I'm usually leery of 30 minute shows with live audiences and/or canned laughter but there's nothing to worry about with The Crazy Ones. Robin Williams and Sarah Michelle Gellar along with the rest of the cast are absolutely wonderful! I find that Robin isn't over the top but still presents is fabulous sense of humor while the rest of the case have their own unique personalities that work well together and total heart. I'm looking forward to each episode and applaud the writers and actors for doing a wonderful job!!!!
Robin Williams is great as usual, but I don't feel that Geller was cast appropriately. I think she's a great drama actress but don't feel it works in this role. Overall though, the writing is just not as creative as I think it could be. Storylines just seem too cliche.
From episode 4 is going downhill.
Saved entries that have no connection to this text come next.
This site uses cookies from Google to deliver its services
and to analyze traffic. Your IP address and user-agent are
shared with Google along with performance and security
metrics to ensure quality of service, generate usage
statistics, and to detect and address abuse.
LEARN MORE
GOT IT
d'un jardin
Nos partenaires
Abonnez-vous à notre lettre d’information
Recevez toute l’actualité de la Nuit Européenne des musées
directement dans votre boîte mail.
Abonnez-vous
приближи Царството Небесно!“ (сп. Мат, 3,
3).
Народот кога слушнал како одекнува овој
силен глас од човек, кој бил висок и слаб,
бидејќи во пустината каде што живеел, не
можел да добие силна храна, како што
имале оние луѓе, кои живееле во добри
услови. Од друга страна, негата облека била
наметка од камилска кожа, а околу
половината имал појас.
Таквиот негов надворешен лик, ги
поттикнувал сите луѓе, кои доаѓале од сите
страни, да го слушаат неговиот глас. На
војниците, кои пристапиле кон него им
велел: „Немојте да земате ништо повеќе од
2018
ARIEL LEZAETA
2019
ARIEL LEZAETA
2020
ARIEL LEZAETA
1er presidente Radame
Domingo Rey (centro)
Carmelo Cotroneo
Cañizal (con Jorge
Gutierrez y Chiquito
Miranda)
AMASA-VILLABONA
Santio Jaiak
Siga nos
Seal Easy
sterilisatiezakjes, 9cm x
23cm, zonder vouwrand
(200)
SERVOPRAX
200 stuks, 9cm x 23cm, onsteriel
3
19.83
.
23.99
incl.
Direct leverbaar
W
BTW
After the good start of the series builds on a result from 4. The episode actions degenerated into boring 08/15 mass-produced goods.
Gellar and Williams maintain the quality of the series, although long-distance high but one episode after 10 had only half the audience says a lot.
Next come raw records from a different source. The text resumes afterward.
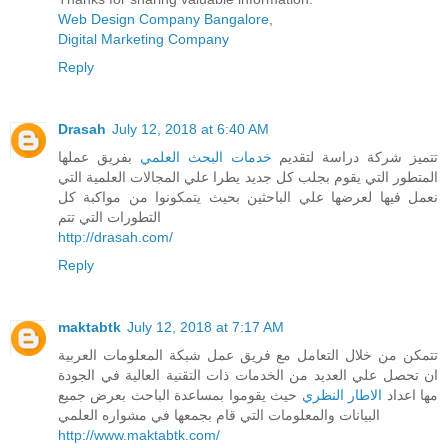
Web Design Company Bangalore
,
Digital Marketing Company
Reply
Drasah
July 12, 2018 at 6:40 AM
تتميز شركة دراسة لتقديم
خدمات البحث العلمي
بفريق عملها
المتطور التي يقوم بجلب كل جديد يطرا علي المجالات العلمية التي
نعمل فيها لعرضها علي الباحثين بحيث يتمكونوا من مواكبة كل
التطورات التي تتم
http://drasah.com/
Reply
maktabtk
July 12, 2018 at 7:17 AM
تتمكن من خلال التعامل مع فريق عمل شبكة المعلومات العربية
ان تحصل علي العديد من الخدمات ذات التقنية العالية في الجودة
مها اعداد
الاطار النظري
حيث يقوموا بمساعدة الباحث بعرض جميع
البيانات والمعلومات التي قام بجمعها في مشواره العلمي
http://www.maktabtk.com/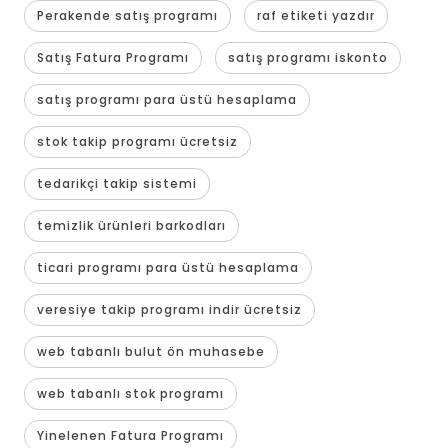
Perakende satış programı
raf etiketi yazdır
Satış Fatura Programı
satış programı iskonto
satış programı para üstü hesaplama
stok takip programı ücretsiz
tedarikçi takip sistemi
temizlik ürünleri barkodları
ticari programı para üstü hesaplama
veresiye takip programı indir ücretsiz
web tabanlı bulut ön muhasebe
web tabanlı stok programı
Yinelenen Fatura Programı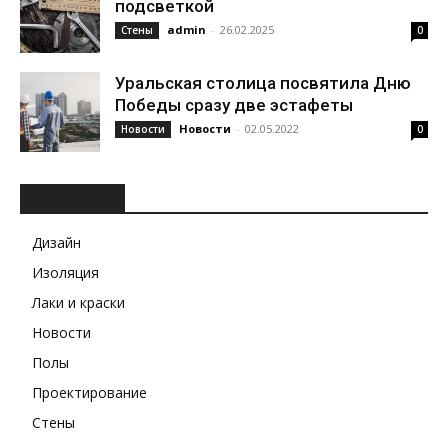
подсветкой
admin
-
26.02.2025
Стены
0
Уральская столица посвятила Дню
Победы сразу две эстафеты
Новости
-
02.05.2022
Новости
0
РУБРИКИ
Дизайн
Изоляция
Лаки и краски
Новости
Полы
Проектирование
Стены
It lacks the continuity in the quality of the episode acts.
I LOVE Robin Williams, that is, “Wacky/Loony Tunes/Improvisational Comic Extraordinaire” Robin Williams. The SHOW “The Crazy Ones” does NOT provide the appropriate stage for Robin to SHINE—the way that our King of Clowns can shine. Watched the first show: 2 minute of Vintage Robin; 18 minutes of something else. There was simply too much “drama” (as opposed to “comedy”). Because of Robin, I expected something similar to “I Love Lucy” “The Carol Burnett Show” “3rd Rock from the Sun”, “Seinfeld” or, to name a current show, “The Big Bang theory.” In sum: I expected Filet Mignon—I got served baloney. Oh, the SECOND show? I watched 3 minutes, then switched channels. I just didn’t have the guts to face another big disappointment.
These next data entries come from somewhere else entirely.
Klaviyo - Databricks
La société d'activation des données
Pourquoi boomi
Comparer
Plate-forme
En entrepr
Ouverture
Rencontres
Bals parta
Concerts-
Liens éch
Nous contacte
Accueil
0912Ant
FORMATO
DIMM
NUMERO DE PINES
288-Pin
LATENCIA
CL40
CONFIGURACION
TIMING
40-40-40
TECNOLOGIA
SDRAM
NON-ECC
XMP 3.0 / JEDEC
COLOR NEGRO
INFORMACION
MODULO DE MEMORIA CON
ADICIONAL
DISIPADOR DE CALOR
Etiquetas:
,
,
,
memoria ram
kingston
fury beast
The pilot episode featuring McD as the client left me cold. Williams is Williams. He's annoying. Though some find him funny. I don't. David E. Kelley can't decide whether "The Crazy Ones" is a comedy or sappy drama. Like Robin Williams, there's a feeling of mania and depression. The bottom line is there are few laughs to be found. Geller is a wet blanket. Supposedly the agency creative director, she comes off nebbish, frail and always too conservative. Of course, her dad, Simon (Williams) saves the day. He's a genius. That's what we're lead to believe. Unlike "Mad Men," "Crazy" takes itself to earnestly. There's no sarcasm. No funny look into the inner workings, the "back stage" view "30 Rock" or "The Office" did so well. The writing was much better with those shows. With "Crazy," the jokes fall flat. This is less a comedy, and a show about relationships between the characters. Wolk is fine, but Linklater is genuinely **** least subtle. Geller seems uncomfortable. As a person has worked in big Chicago ad agencies, this show has little resemblance to an actual agency. Though one of the co-creators came from one. This is a fantasy world. A platform for Williams' tired roller coaster ride of humor, if it is indeed humorous. I just saw the second episode. While a bit better than the pilot, Geller still seemed like a deer in the headlights. Oh, and Wolk and Linklater seem to be the only creative team working...with huge, big name clients. Amazing stamina. Workhorses. Like episode 1, 2 closed with a sappy feel good ending. Uh huh, just like real advertising. I just want the show to be funny. It just isn't.